The provided datasets can be downloaded using our toolkit or directly using the provided URLs in our repository.

Using our toolkit

It is recommended to install and use our toolkit to manage, evaluate & upload your submissions. The toolkit consists of a python package containing evaluation scripts, scripts to download datasets & other relevant files, also scripts to facilitate uploading of results to the leaderboards. You can find instructions on how to download and use our toolkit here

Submission Preparation

Each benchmark requires a specific set of files to be prepared.

To facilitate this you can use the zrc submission:init sLM21 <location> command from the toolkit to create an empty submission template folder. <location> is the path where the directory will be created

`meta.yaml`

This file contains meta information about the author and how this submission was created.

example :

model_info:
  model_id: null
  gpu_budget: 60
  system_description: "CPC-big (trained on librispeech 960), kmeans (trained on librispeech 100), LSTM. See https://zerospeech.com/2021 for more details."
  train_set: "librispeech 960, librispeech 100"
publication:
  author_label: "Nguyen et al."
  authors: "Nguyen, T., Seyssel, M., Rozé, P., Rivière, M., Kharitonov, E., Baevski, A., Dunbar, E. & Dupoux, E."
  paper_title: "The zero resource speech benchmark 2021: Metrics and baselines for unsupervised spoken language modeling."
  paper_url: "https://arxiv.org/abs/2011.11589"
  publication_year: 2021
  institution: "EHESS, ENS, PSL Research University, CNRS and Inria"
  team: "CoML Team"

Data below -
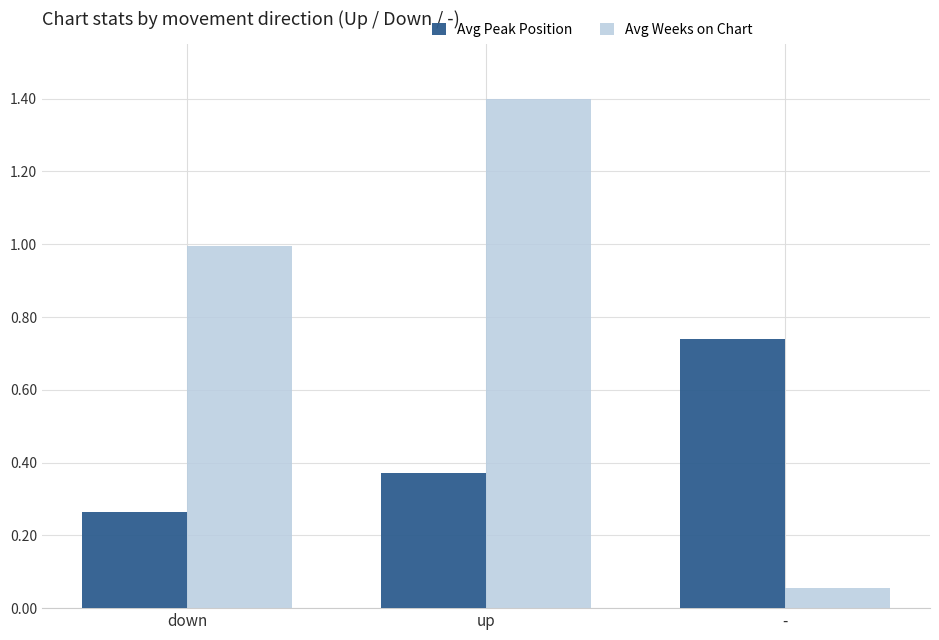

What are all the series names shown in the legend?

Avg Peak Position, Avg Weeks on Chart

Exercises -
1) Translate this sentence from the submission guide into French: "Each benchmark requires a specific set of files to be prepared."
2) Continue the submission guide from the point where it stops.

Answers to each task -
1) Chaque benchmark nécessite la préparation d'un ensemble précis de fichiers.

2)
code_url: "https://github.com/zerospeech/zerospeech2021_baseline"
open_source: true

To Note

While most of the information in meta.yaml is optional, we appreciate if you take the time and fill this information as it allows us to verify the submissions and be able to keep track of all the systems that use our benchmarks.

We also would appreciate if you made your code open source and provided a link to it, although we understand that this is not always possible.

The model_id parameter is generated when you submit a system to our backend, if you wish to submit the same system to multiple benchmarks keep the model_id the same to allow our system to link the submissions.

`params.yaml`

This file contains various parameters that can override the defaults of each benchmark.

semantic:
  metric:  <str>
    The metric to use for semantic evaluation. May be any metric
    supported by scipy.spatial.distance.cdist.
  n_jobs: <int> accelerate semantic evaluation by adding multiple processes
  pooling: <str>
    The pooling method to use for semantic evaluation, must be 'min',
    'max', 'mean', 'sum', 'last' or 'lastlast'.

`model outputs`

For each of the tasks a model output is required.

/lexical, /syntactic

The /lexical and /syntactic folders of the submission must contain the two files dev.txt and test.txt. For each *.wav file in the dataset must correspond a line either in dev.txtor test.txt with its corresponding pseudo-probability (order does not matter). For example if the dev dataset contains:

   /path/to/dataset/lexical/dev
   ├── aAAfmkmQpVz.wav
   ├── AaaggUZsvkR.wav
   ├── aAakhKfuvQI.wav
   ├── aAaOswLeeBL.wav
   ├── AaasVuoMJnS.wav

The submitted file dev.txt must contain entries like:

   aAAfmkmQpVz -313.37445068359375
   AaaggUZsvkR -447.8950500488281
   aAakhKfuvQI -383.8902587890625
   aAaOswLeeBL -430.2048645019531
   AaasVuoMJnS -356.9426574707031

/semantic

The semantic folder of the submission must contain the following subdirectories: dev/synthetic, dev/librispeech, test/synthetic and test/librispeech.

Each .wav file in the dataset must have its corresponding .npy file in the submission under the same directory structure. For example the dataset file /path/to/dataset/semantic/dev/synthetic/aAbcsWWKCz.wav must have its submitted file /path/to/submission/semantic/dev/synthetic/aAbcsWWKCz.npy.
Each .npy file encodes a single 2D numpy array of floats, each line encoding one features frame.
The number of columns (the features dimension) must be constant across the files. The number of lines depends on the speech sample duration.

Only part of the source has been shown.